Which Category Fits Your Company?
One size doesn’t fit all employers, either. Leopold categorizes employers into one of four profiles, based on their answers to two questions: How much money does your company spend on benefits as compared to your competitors? And, how highly do you prioritize meeting the needs of a diverse workforce?
Based on their answers, companies can determine whether they are traditional, standard, flexible, or progressive, and that helps them determine how they are positioned as a competitor for talent in their own marketplace. The profile, Leopold says, can help a company determine whether their benefits programs are doing all they can to drive business objectives, whether their benefits are driving value, and whether they should make changes. The four profiles are described here.
Traditional. Traditional companies tend toward paternalism, spending more with less flexibility. According to his research, Leopold says that 18% of companies fall into this category. They may continue to offer defined benefits plans and consider health and retirement plans essential, funding them to the maximum extent possible.

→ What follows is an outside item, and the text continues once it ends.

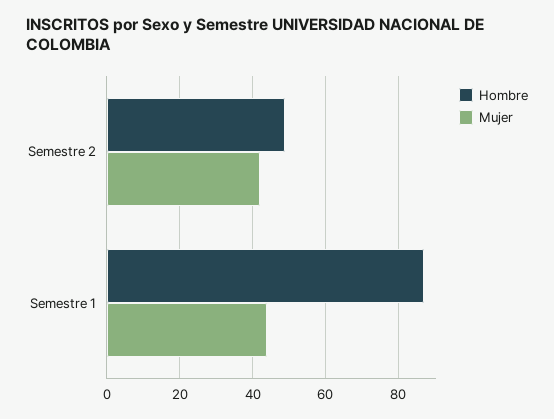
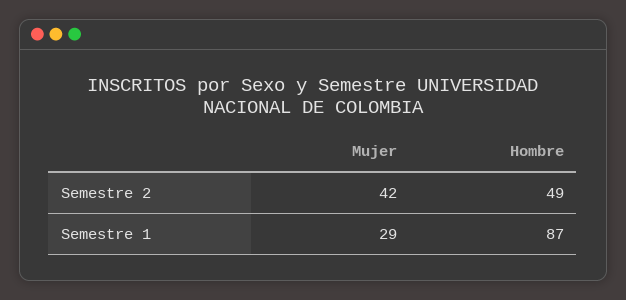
Mujer, Semestre 1: 45 -> 29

Traditional companies are more subject to the effects of an aging population than are employers who do not expect to fully fund core benefits. Leopold believes these companies should think about ways they can increase 24/7 communication with their employees, via the Internet and using communication that is targeted to various employee groups.

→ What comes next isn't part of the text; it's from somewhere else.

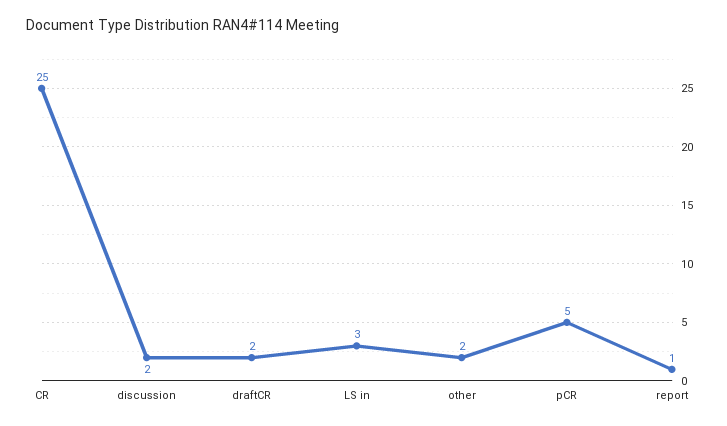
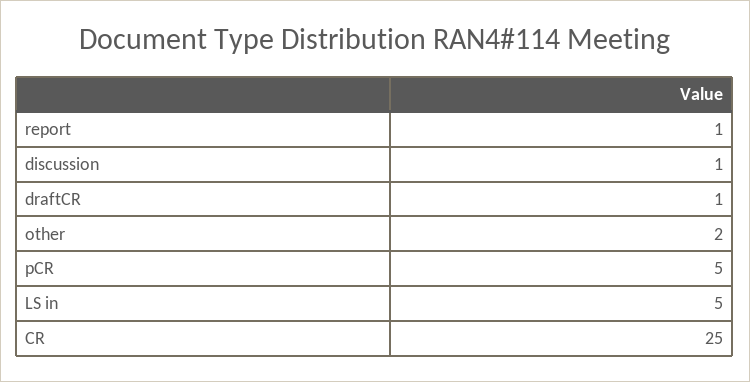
discussion: 2 -> 1
draftCR: 2 -> 1
LS in: 3 -> 5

Standard. Standard companies are those spending less and offering less choice in benefits. These companies, 28% according to Leopold’s research, strive to provide a basic level of benefits, often for employees only. Instead of extending benefits to dependents, their programs often serve as a means for employees to obtain group rates for their coverage. These companies see cost-control as a primary objective, rather than increasing value.

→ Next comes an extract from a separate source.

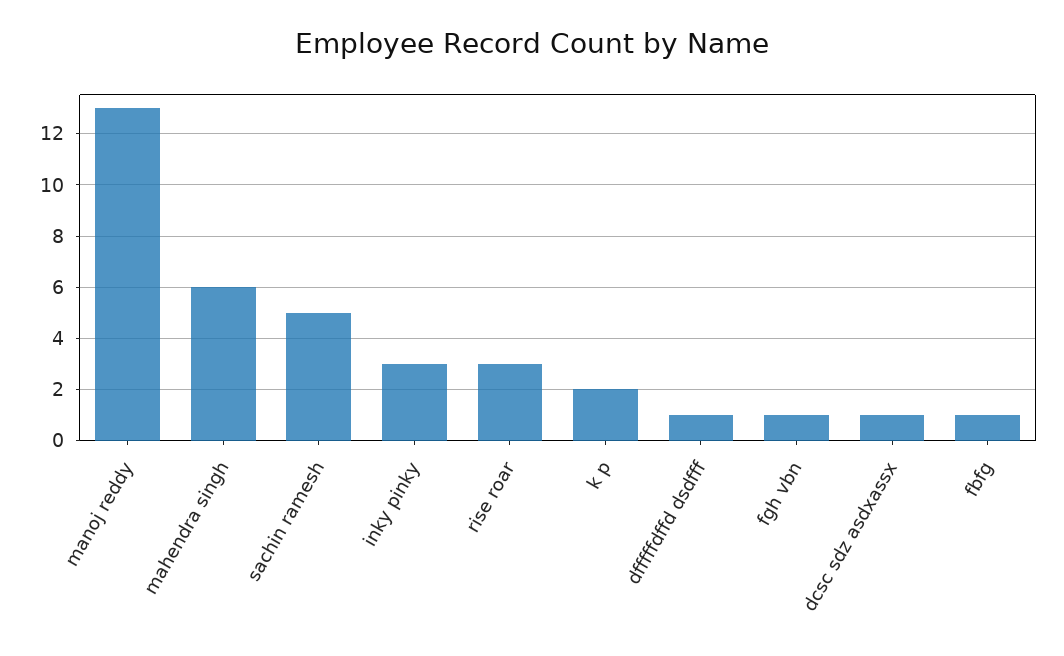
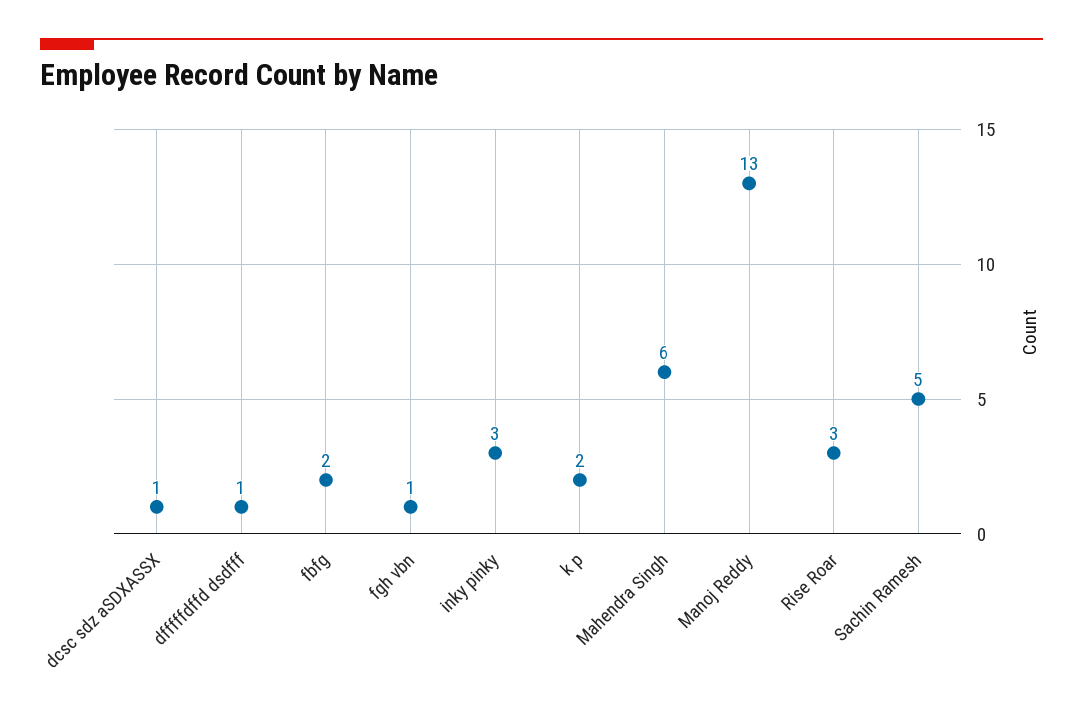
fbfg: 1 -> 2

Leopold’s suggestion for them is to strive to understand what types of benefits employees truly value, based on the employee goals mentioned earlier. With that kind of understanding, employers can offer alternative benefits without increasing costs.
Flexible. The category Leopold calls “flexible” encompasses 22% of companies. These are the employers who offer more choice but spend less on benefits. Because they tend to be very aware of their competition, not to mention their own limited budgets, they seek out more options but make very deliberate decisions about how to spend their benefit dollars.
These employers often provide self-education opportunities for employees, utilizing the Internet. Employees in these companies often view their choices as a key reason to remain with the employer, so cutting costs by eliminating choice is not the best option. Instead, actively managing the programs to ensure plan participation and concentrating on communicating the current offerings may reap the best results.
Progressive. The largest number of companies, 32%, fit into the category Leopold calls Progressive. Progressive companies spend more and offer more choices. They are usually the first to implement innovative policies and creative solutions, such as telecommuting, job sharing, and domestic-partner benefits.
As their competitors reach for more choices and/or more spending in the ongoing effort to increase employee loyalty, Progressive companies should resist the temptation to sit back and wait, says Leopold. They are already at the forefront, and he recommends they continue to strive for that leadership role.
“It is important for employers to realize that a greater investment in employee benefits programs does not necessarily mean greater benefits spending,” Leopold says. “Supporting voluntary benefits, providing access to educational resources, and improving benefits communications should also be considered part of the ‘investment’ equation.” Know your company, and know your employees. Then you can realize the most value from your benefits package.